[WHAT TO WORK ON] Return every line of the listing below unchanged, leaving out the pictures.

[ROWS]
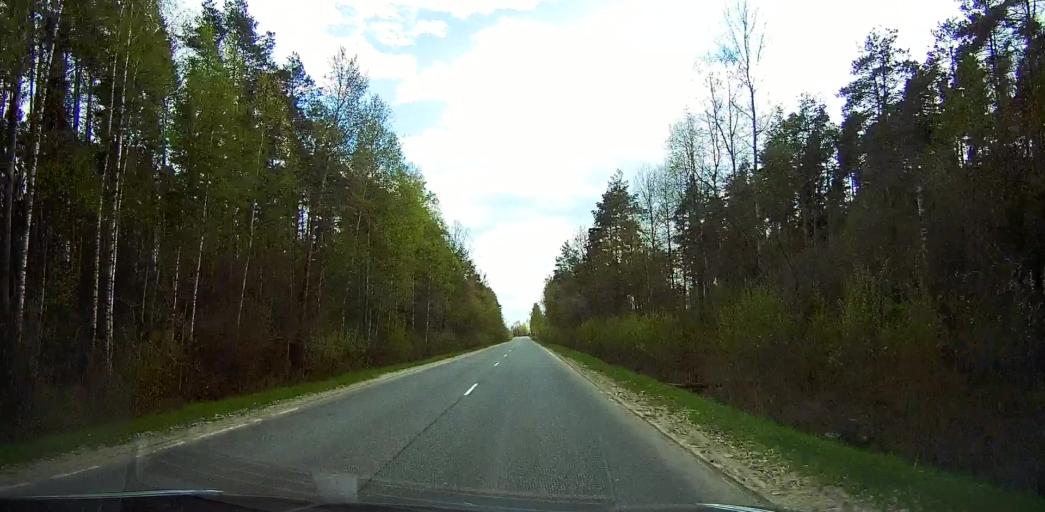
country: RU
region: Moskovskaya
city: Davydovo
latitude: 55.6519
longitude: 38.7548
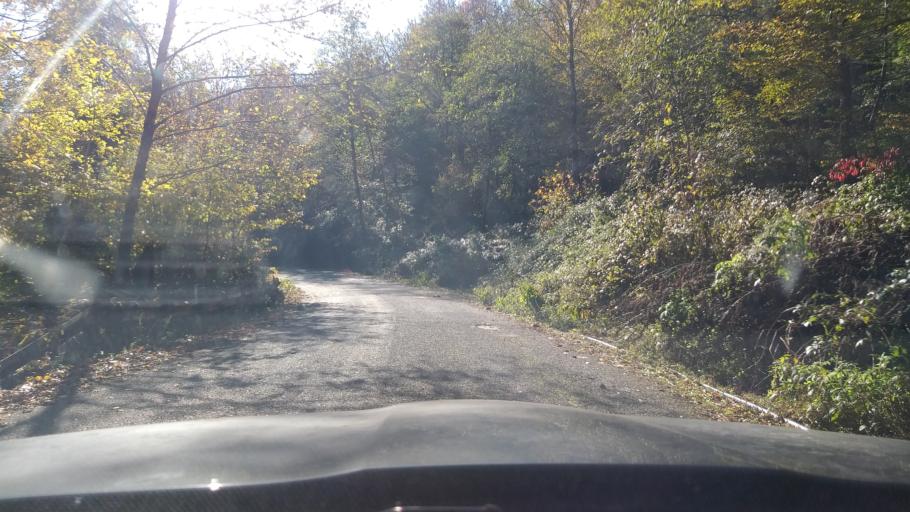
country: GE
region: Abkhazia
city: Bich'vinta
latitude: 43.1833
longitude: 40.4545
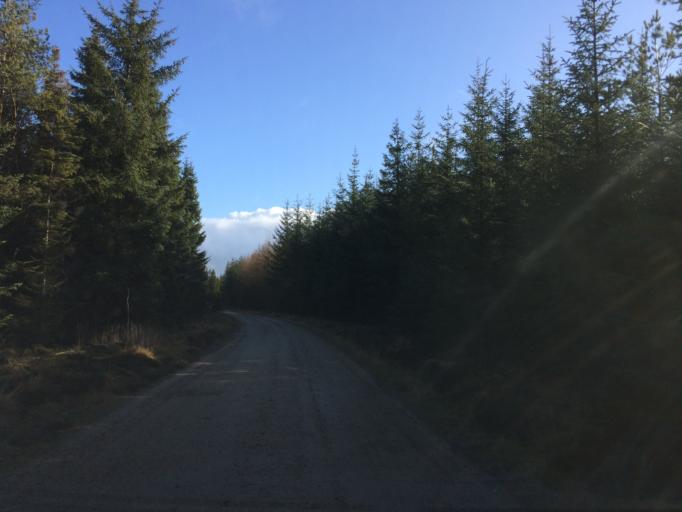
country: DK
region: Central Jutland
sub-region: Holstebro Kommune
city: Ulfborg
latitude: 56.2679
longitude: 8.3998
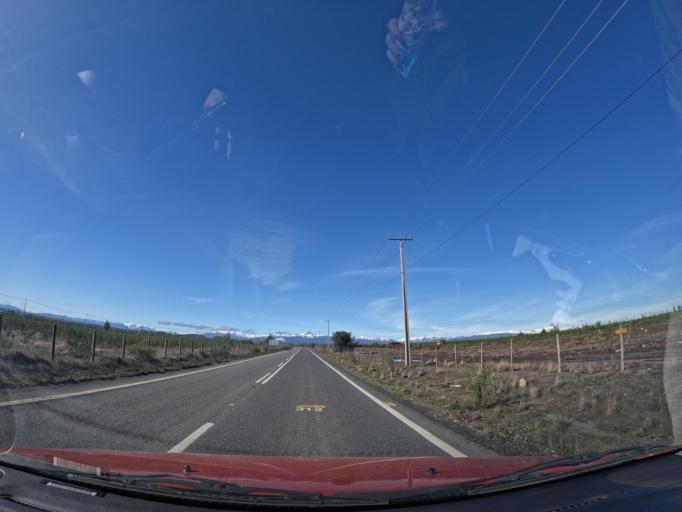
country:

[THE RESPONSE]
country: RU
region: Moskovskaya
city: Davydovo
latitude: 55.6519
longitude: 38.7548
country: GE
region: Abkhazia
city: Bich'vinta
latitude: 43.1833
longitude: 40.4545
country: DK
region: Central Jutland
sub-region: Holstebro Kommune
city: Ulfborg
latitude: 56.2679
longitude: 8.3998
country:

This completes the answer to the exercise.